Jocelerme Privert, a former senator and interior minister who led the country’s most recent transition as president, was added to the names of members of Haiti’s “economic and political elite” accused of using their influence and resources to help armed Haitian gangs and to contribute to fuel instability.
Canada also said the country will sanction Salim Succar, the chief of staff for former prime minister Laurent Lamothe, who had himself already been sanctioned by the Ottawa government. Lamothe has vehemently denied the allegations and taken the government of Canada to court. He was sanctioned along with former Haitian president Michel Martelly and prime minister Jean-Henry
Céant in November.
Trudeau did not say what evidence his government had against either Succar or Privert. Privert became interim president in 2016 and oversaw the elections that brought the late President Jovenel Moïse to power, and had been considered a prospective candidate in a future Haitian presidential race. Privert did not respond to a Miami Herald request for comment.
“Canada has long recognized that much of the instability in Haiti comes from a small number of powerful lead families who are fomenting instability and financing violence for their own gains at terrible costs to the Haitian people,” Trudeau said at an afternoon press conference in Nassau, where he was ending a visit to the 44th regular meeting of leaders of the Caribbean Community, CARICOM. “That is why from the very beginning we have stepped up on sanctions.
“Until the Haitian elites and leadership are held to account for their role in this horrific crisis in Haiti, we will not be able to deal with it,” he added. “We have to get to the root causes.”
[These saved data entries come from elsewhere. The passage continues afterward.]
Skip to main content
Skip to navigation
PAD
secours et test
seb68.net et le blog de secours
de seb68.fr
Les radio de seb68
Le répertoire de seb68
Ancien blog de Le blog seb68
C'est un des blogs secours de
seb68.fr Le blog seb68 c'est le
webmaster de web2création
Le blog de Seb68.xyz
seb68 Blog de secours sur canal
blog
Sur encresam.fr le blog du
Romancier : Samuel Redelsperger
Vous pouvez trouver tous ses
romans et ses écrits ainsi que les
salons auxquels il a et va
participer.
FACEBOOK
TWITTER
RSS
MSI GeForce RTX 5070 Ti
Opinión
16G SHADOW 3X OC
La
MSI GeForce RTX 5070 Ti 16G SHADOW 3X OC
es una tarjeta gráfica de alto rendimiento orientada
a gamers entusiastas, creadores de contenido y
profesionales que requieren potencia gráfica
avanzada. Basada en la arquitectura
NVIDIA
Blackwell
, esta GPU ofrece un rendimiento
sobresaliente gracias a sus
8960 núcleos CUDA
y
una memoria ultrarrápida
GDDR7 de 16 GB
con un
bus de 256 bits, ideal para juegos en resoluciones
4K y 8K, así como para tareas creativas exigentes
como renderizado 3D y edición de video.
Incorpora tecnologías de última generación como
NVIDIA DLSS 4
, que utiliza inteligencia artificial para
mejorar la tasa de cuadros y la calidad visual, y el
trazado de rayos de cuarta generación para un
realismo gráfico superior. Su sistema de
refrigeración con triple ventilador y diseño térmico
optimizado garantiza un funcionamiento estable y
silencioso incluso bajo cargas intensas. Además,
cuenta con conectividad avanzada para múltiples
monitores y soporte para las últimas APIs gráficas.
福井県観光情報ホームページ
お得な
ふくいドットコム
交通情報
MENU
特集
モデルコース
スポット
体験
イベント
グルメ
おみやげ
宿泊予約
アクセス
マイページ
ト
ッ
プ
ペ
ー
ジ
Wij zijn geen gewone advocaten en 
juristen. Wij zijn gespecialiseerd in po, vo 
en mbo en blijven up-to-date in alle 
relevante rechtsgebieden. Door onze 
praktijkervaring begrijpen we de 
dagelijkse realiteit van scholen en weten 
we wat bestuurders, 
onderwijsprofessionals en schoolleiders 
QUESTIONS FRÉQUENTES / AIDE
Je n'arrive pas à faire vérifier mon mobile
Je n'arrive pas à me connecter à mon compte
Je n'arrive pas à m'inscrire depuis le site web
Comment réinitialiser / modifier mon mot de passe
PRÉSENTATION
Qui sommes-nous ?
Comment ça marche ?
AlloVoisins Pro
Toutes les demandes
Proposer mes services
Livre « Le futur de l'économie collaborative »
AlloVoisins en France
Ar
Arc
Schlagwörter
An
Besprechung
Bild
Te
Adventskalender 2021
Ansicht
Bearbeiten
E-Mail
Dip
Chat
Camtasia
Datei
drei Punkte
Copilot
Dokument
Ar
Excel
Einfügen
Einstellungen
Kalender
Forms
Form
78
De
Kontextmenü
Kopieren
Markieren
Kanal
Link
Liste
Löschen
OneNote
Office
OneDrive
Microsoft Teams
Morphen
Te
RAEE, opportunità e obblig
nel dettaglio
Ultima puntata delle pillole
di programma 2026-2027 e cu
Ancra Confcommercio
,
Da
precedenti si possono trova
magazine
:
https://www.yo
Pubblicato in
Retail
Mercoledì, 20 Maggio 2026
Trudeau first announced the sanctions earlier in the day as he addressed the gathering of Caribbean leaders. He noted that to date his government has issued “robust” targeted sanctions against 17 individuals who are accused of helping gangs in Haiti.
On Thursday, the Biden administration, which previously issued financial sanctions against four members of the Haitian Senate, also announced that it was imposing visa restrictions against five individuals and seven family members. Unlike with sanctions, the United States doesn’t make public the names of people subject to State Department visa bans.
“This action sends a clear message of our continued commitment to root out corruption and impact the behavior of bad actors whose influence underpins the lawlessness in Haiti,” U.S. Secretary of State Antony Blinken said in a statement. “Our actions today demonstrate that there are consequences for those instigating violence and unrest in the country.”
Blinken said the U.S. has issued visa restrictions against 44 Haitian nationals since October. The latest restrictions, he said, affect Haitian officials and other individuals involved in the operation of street gangs and criminal organizations that have threatened the livelihoods of the Haitian people and is related to recent deaths of 14 Haitian national police officers killed in January.
Eleven of the officers were killed in two separate gang attacks five days apart. One incident occurred in the Petionville area of the capital, the other in Liancourt in the Artibonite Valley. In the latter, seven officers died after a police station was attacked three times in one day. As a result, police rioted during a visit by Biden’s assistant secretary of state, Todd Robinson.
Trudeau announced that in the coming days his country will also deliver additional armored vehicles to Haiti, which the government purchased. He stressed that his country continues to “reinforce the capacities of the Haitian police to overpower armed gangs and hold those who support them accountable,” but stopped short of offering to do what the United States and the Haitian government have been asking of him: lead international troops into Haiti.
At a press conference later in the day, Trudeau noted that “over the past 30 years, Canada has sent many, many missions to Haiti. U.N. missions, humanitarian missions, missions to build hospitals, missions to support police, missions to support prison guards. We’ve continued to step up and be there for the Haitian people and we have made commitments that we will continue to do that.”